Jika dibandingkan dengan Pohon Kalpataru, Gunungan atau bahkan Tree of Life-nya kaum Yahudi paganis Kabbalist & kitab kuno Talmud, “Batang Garing Belum” memiliki keluasan dan kedalaman yang berbeda. Mungkin pemahaman kita akan sedikit terbantu jika telah terbaca karya Prof. Santos tentang Atlantis, atau Stephen Oppenheimer dengan karya fenomenalnya,“Eden in the East” , menyebutkan ada kebudayaan “tree of life” tertua di dunia di daratan yang sekarang diperkirakan adalah pulau Kalimantan. Masanya diperkirakan sekitar pada tahun 8.000 SM. Lebih tua daripada kebudayaan Mesir.

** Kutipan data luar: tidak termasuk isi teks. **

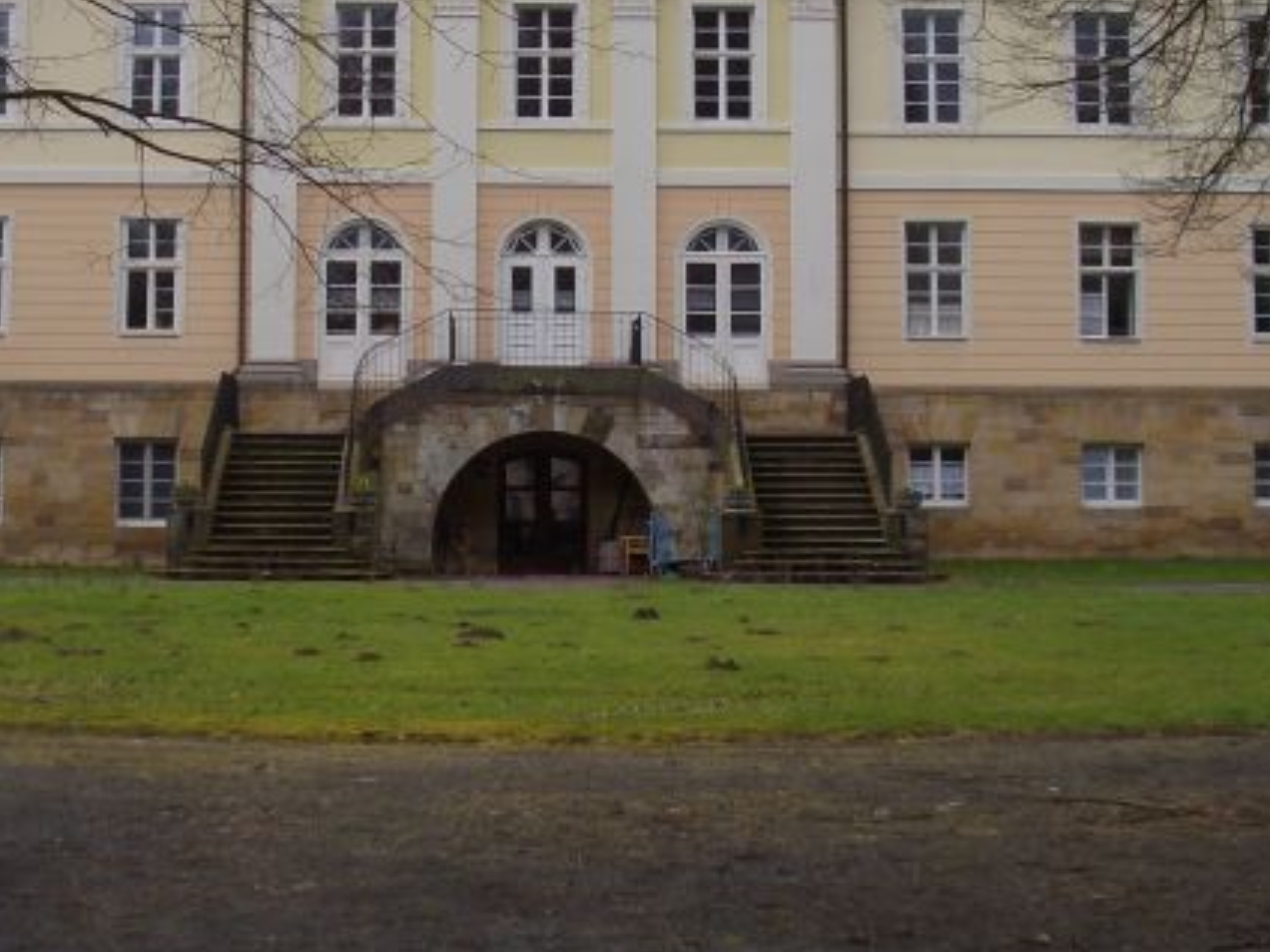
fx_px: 2421
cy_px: 251
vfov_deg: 22.1
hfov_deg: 29.4
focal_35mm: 66
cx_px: 566
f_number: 4.3
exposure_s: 1/250
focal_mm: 5.8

Sedangkan pada karya kedua, lebih sebagai ungkapan keprihatinan ketika berkelana ke pedalaman Kalimantan yang kaya.
Dalam pemaknaan ambigu yang seiring, “Mangaramak Bawi Lewu” terjemahannya adalah “Mencakar Gadis Desa” bisa dimaknai secara harfiah sebagai menodai gadis desa, atau makna simbolik sebagai mengeruk dan merusak tanah Dayak. Bukankah keduanya terjadi berbarengan?

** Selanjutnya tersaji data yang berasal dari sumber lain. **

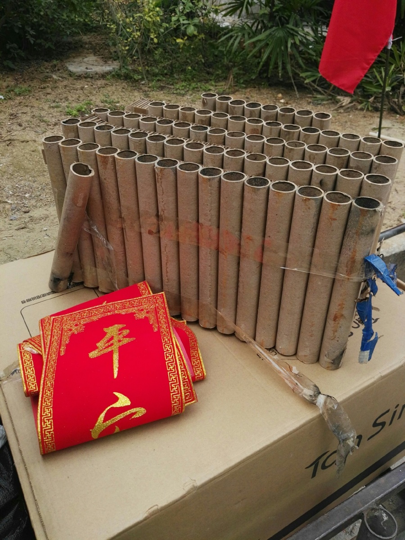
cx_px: 202
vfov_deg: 63.4
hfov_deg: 49.7
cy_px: 270
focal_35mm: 28
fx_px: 437
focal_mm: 2.96
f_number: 2
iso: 64
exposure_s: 1/667
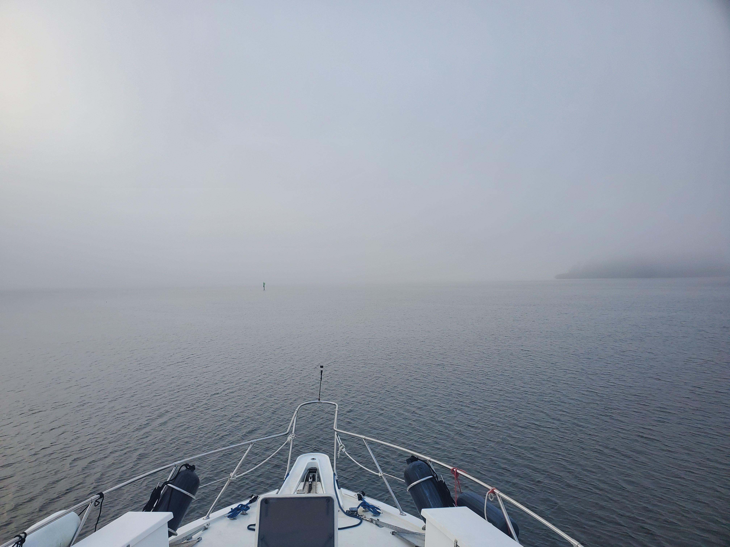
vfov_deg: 53.1
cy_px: 274
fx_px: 548
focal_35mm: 26
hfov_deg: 67.3
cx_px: 365
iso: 50
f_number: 2.4
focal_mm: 4.3
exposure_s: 1/606
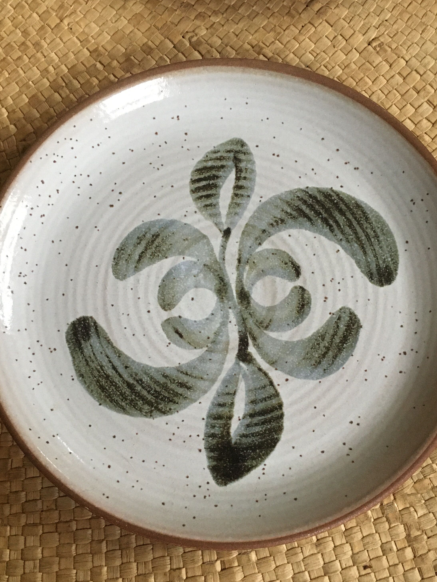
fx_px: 673
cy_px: 325
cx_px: 219
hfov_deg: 36.0
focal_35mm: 40
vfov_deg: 46.7
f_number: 2.2
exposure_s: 1/25
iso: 250
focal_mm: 4.15
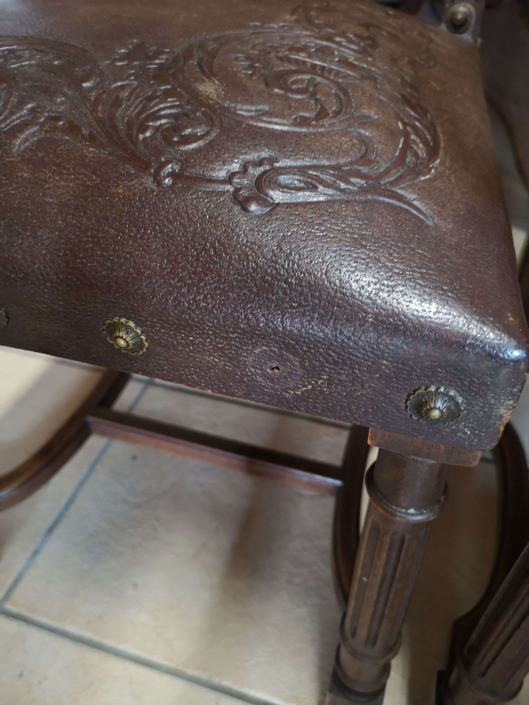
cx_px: 264
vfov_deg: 65.3
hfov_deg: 51.4
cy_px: 352
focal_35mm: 27
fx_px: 550
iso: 500
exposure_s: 1/20
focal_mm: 3.95
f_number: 1.8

Tanah dirusak, diambil kandungannya; gadis desa pun dirusak, dinodai kandungannya. Mengambil yang baik dan meninggalkan kerusakan.
Selebihnya, silakan memaknai sendiri, karena pada hakekatnya makna bukan terletak pada karya benda, tapi pada persepsi masing-masing pelihat.

Mangaramak Bawi Lewu
“Mangaramak Bawi Lewu” (Moses F, 2010), Oil on Canvas, 80cm X 100cm.

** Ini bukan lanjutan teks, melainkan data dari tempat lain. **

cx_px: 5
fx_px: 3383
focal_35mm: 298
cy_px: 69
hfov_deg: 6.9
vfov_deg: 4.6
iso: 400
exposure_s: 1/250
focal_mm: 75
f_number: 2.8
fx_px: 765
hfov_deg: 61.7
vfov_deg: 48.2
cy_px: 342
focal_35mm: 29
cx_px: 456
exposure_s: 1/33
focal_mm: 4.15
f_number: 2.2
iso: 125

Rami-rami kawan bakey bihuang mangaramak bawi lewu
Rebuk talawang, batang karatak lelep sampai ngaju
Maitur bahalai, ela ah mahapan lawai rutus
Ayu samandiai, ela kalapean manggatang utus!
Syair di atas dapat diterjemahkan begini:
Ramai-ramai kawanan monyet dan beruang mencakar gadis desa
Jika perisai lapuk, tenggelamlah jalanan dan sungai hingga ke hulu
Kalau menjahit kain, janganlah gunakan benang lapuk
Mari kita semua, jangan lupa mengangkat martabat
Dari kedua lukisan itu, muncul harapan bagi seluruh penghuni tanah Dayak serta pemerintah, terutama Kalimantan Tengah agar tak kita lantas menjual murah tanah pusaka. Bukan karena tanah itu sedemikian sakral, namun terbukti bahwa perusakan yang terjadi telah pula merusak sakralnya kehidupan di atasnya.
Dari tanah perantauan, MosF, 18 Oktober 2010.